'I'll prove to them I'm a good person' - Freed Guantanamo teen asks Canadians for a second chance
A former Guantanamo Bay inmate, free for the first time since he was captured in Afghanistan when he was 15, has asked Canadians for a second chance after spending 13 years in prison, including a decade at Guantanamo.
A relaxed and smiling Omar Khadr said freedom was way better than he thought and said he wanted a fresh start.
Khadr was released on bail after a judge refused a last-ditch attempt by the Canadian government to keep him imprisoned.
Toronto-born Khadr spent 10 years in the US prison at Guantanamo Bay, Cuba. Since 2012 he has been held in Canada, serving out an eight-year sentence handed down by a US military commission in 2010.
He was convicted of war crimes, including throwing a grenade when he was 15 that killed US Army sergeant Christopher Speer in Afghanistan during a 2002 firefight.
Khadr, now 28, was once the youngest detainee at Guantanamo.
"Give me a chance to see who I am as a person, not as a name," he said outside his lawyer's home in Edmonton, Alberta. "I'll prove to them that I'm a good person."
Defense lawyers said Khadr was a child soldier who was pushed into war by his father, Ahmed Said Khadr, an alleged senior al Qaida financier whose family stayed with Osama bin Laden briefly when Omar was a boy. His Egyptian-born father was killed in 2003 in a Pakistani military operation.
Khadr, articulate and showing no bitterness, said he believed in education and was excited to start his life.
Asked what he had to say to Americans, Khadr said: "I'm sorry for the pain I've caused for the families of the victims. There's nothing I can do about the past but I can do something about the future."
Khadr said he would disappoint Canadian prime minister Stephen Harper, whose government has long refused to do anything for him while he was at Guantanamo and has tried to keep him in prison in Canada.
"I'm better than the person he thinks I am," Khadr said.
Khadr was the last Western detainee at Guantanamo. Asked if he categorically rejects violent jihad, he said "Yes, yes I do."
"It's not something I believe in right now. I want to start fresh. There are too many good things in life that I want to experience."
Khadr said he noticed a lot of people are able to be manipulated if they are not educated and wants to finish his education and work in health care. "I have a lot of basic skills I need to learn," he said.
Khadr also pleaded guilty in 2010 to building and planting roadside bombs and receiving weapons training from al Qaida in a widely-criticised trial that made the United States the first Western nation since the Second World War to prosecute a child offender for alleged war crimes.
Court of Appeal judge Myra Bielby earlier rejected the Canadian government's emergency request to stop Khadr release's while he appealed against his US war crimes conviction. A lower court judge granted him bail last month.
"Mr. Khadr you're free to go," Judge Bielby said before cheers erupted in the court. Khadr smiled.

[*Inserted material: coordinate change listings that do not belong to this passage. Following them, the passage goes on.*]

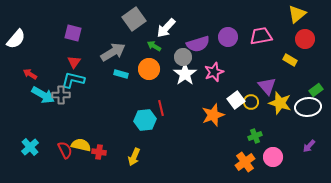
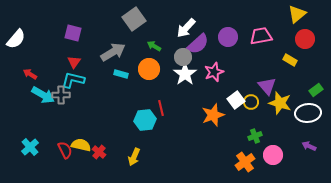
white arrow: moved 20 px right
purple semicircle: rotated 25 degrees counterclockwise
white ellipse: moved 6 px down
purple arrow: rotated 72 degrees clockwise
red cross: rotated 32 degrees clockwise
pink circle: moved 2 px up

Khadr's long-time lawyer Dennis Edney and wife have offered to take him into their home. Among the bail conditions imposed were that Khadr wear a tracking bracelet, live with the Edneys, observe a curfew between 10pm and 7am and have only supervised access to the internet.
Also, he must communicate with his family in Ontario only while under supervision and only in English.
"He's met very few people outside a jail cell," said Nate Whitling, one of Khadr's lawyers.
"It's going to be a major adjustment for him, but I'm sure he's up for it."
Mr Harper's Conservative government's long refusal to support Khadr reflects ambivalence in Canada over the family.
"We are disappointed with today's decision, and regret that a convicted terrorist has been allowed back into Canadian society without having served his full sentence," said Jeremy Laurin, a spokesman for Canada's public safety minister.
US State Department spokesman Jeff Rathke declined to immediately comment on the judge's decision.